Stanley pulls an old roll of maskingtape from a jacket pocket; it’s swollen now at its edges from the damp. He tears off strips and tapes over the door’s lower right-hand windowpane, the one closest to the knob, until it’s covered entirely. He overlaps the strips so everything will stick. His hands are cold and stiff and badly puckered from the rain, and it takes him a while to do it. When he’s done, he puts the tape-roll back in his pocket, takes off his jacket, folds it in two, and presses it against the taped-up window with his left hand. Then he punches it with his right fist: a hard, glancing blow. The pane breaks with a flat crunch. A few slivers, smaller than rocksalt, sprinkle the porch and glitter around Stanley’s feet. He shakes out his jacket, drapes it over his shoulder, peels up the layer of tape. Almost all the broken glass comes away with it; he sets this aside. Then he reaches through the window and lets himself in.

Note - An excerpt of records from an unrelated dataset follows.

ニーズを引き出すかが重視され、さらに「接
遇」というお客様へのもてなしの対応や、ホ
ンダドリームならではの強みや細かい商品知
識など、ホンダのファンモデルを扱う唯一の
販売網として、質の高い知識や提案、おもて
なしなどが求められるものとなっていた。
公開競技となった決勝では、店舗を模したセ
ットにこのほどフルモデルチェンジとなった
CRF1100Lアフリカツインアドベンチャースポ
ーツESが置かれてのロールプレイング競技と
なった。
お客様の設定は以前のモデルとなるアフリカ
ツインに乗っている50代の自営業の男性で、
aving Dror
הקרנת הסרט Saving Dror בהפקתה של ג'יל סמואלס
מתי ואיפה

The air inside is dry and warm and full of strange smells that Stanley hasn’t noticed before, or that weren’t here. He feels like an archaeologist who’s just unsealed a tomb. He moves quickly through the house to the front door, hangs his dripping jacket over the banister, and hauls the two packs in from the stoop.

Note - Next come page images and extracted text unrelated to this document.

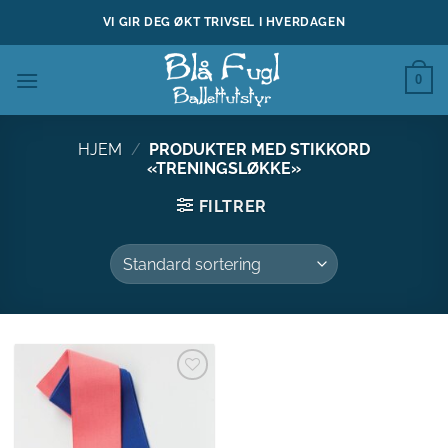
Skip
VI GIR DEG ØKT TRIVSEL I HVERDAGEN
to
content
0
HJEM
/
PRODUKTER MED STIKKORD
«TRENINGSLØKKE»
FILTRER
Legg til
ønskeliste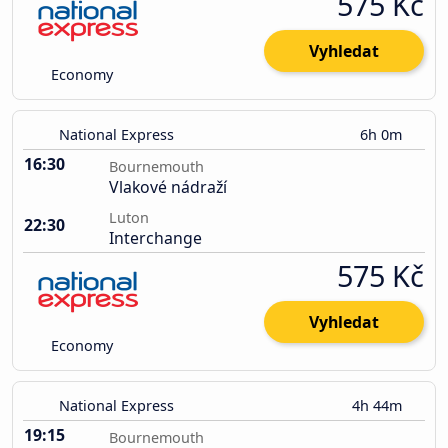
575 Kč
Vyhledat
Economy
National Express
6h 0m
16:30
Bournemouth
Vlakové nádraží
Luton
22:30
Interchange
575 Kč
Vyhledat
Economy
National Express
4h 44m
19:15
Bournemouth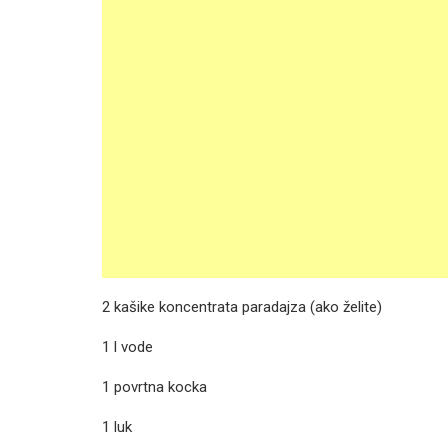
2 kašike koncentrata paradajza (ako želite)
1 l vode
1 povrtna kocka
1 luk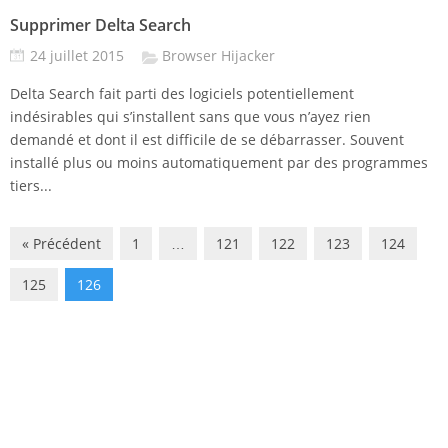
Supprimer Delta Search
24 juillet 2015
Browser Hijacker
Delta Search fait parti des logiciels potentiellement
indésirables qui s’installent sans que vous n’ayez rien
demandé et dont il est difficile de se débarrasser. Souvent
installé plus ou moins automatiquement par des programmes
tiers...
« Précédent
1
…
121
122
123
124
125
126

In the john just off the staircase he finds a towel, dries his hair and hands. Then he opens his pack and comes out with the thick wad of cash—Alex’s junk money, the take from the boardwalk con—that he’s amassed over recent weeks. He combines this with what little he has in his pockets now, counts the total, and divides it in half, as well as he can with the bills he’s got. It’s even within a few bucks. Stanley puts the smaller half back in his fieldpack, tucks the larger half into Claudio’s duffel.

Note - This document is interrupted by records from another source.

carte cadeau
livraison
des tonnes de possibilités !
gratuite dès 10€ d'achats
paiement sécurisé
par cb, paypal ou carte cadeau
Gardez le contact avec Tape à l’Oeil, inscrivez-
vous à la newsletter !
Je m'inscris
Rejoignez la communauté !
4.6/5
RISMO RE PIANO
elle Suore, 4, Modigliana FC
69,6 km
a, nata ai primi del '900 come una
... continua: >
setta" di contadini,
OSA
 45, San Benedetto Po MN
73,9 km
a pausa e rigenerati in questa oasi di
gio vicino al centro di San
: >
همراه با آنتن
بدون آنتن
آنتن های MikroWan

Then he searches the house. He grants cursory attention to the ground floor—pump shotgun under a dustruffle in the tidy master bedroom; weird sculptures in Synn?ve’s cluttered studio, adipose blobs, skinless and shapeless, like organs without bodies—but Stanley already knows what he really wants to see.

Upstairs in Welles’s study, he throws the bolt on the big barred door but finds the internal deadbolt still locked. He steps back to look at it. There’s probably something downstairs in Synn?ve’s workroom that’ll knock the lock off or pry it open, but that seems inelegant, amateurish, and Stanley isn’t sure he has time for it anyway. Besides, he has a feeling Welles keeps a key stashed close by.

He checks the obvious places first: the undersides of the desk and the swivel chair, the drawers and the backs of the drawers. The desk is still unlocked, the two pistols within easy reach. Welles doesn’t lock up his guns, but he keeps that big black door locked. Cynthia’s room, he called it. Bullshit.

Stanley opens drawers and closes them. Every time he bends down he smells the bandage on his leg; he still hasn’t taken the time to change it. Every time he sits up his vision swims, he gets lightheaded. He feels like he’s running a fever. Outside, the wind gusts; cold rain hisses against the windows and the french door.

After a while Stanley sits in the swivel chair and leans back and thinks. Trying to imagine his way into Welles’s big pipesmoked body, into his swelled head. He’s not having much luck. He runs his fingers along the edge of the desk, lingering in the spots where the wood is worn, the finish faded. The letter he found last night—the one from the hospital in Washington—lies open on the desktop, and it looks as though Welles has started to draft a response:

Naturellement any man possessed of a modicum of reason and intellectual courage is compelled to be anti-Jew, and anti-Christian as well— —hardly the greatest but surely neither the least of the Nazi errors manifested itself in superficial Wotanism and a lack of serious understanding of their Germanic forebears’ pagan wisdom.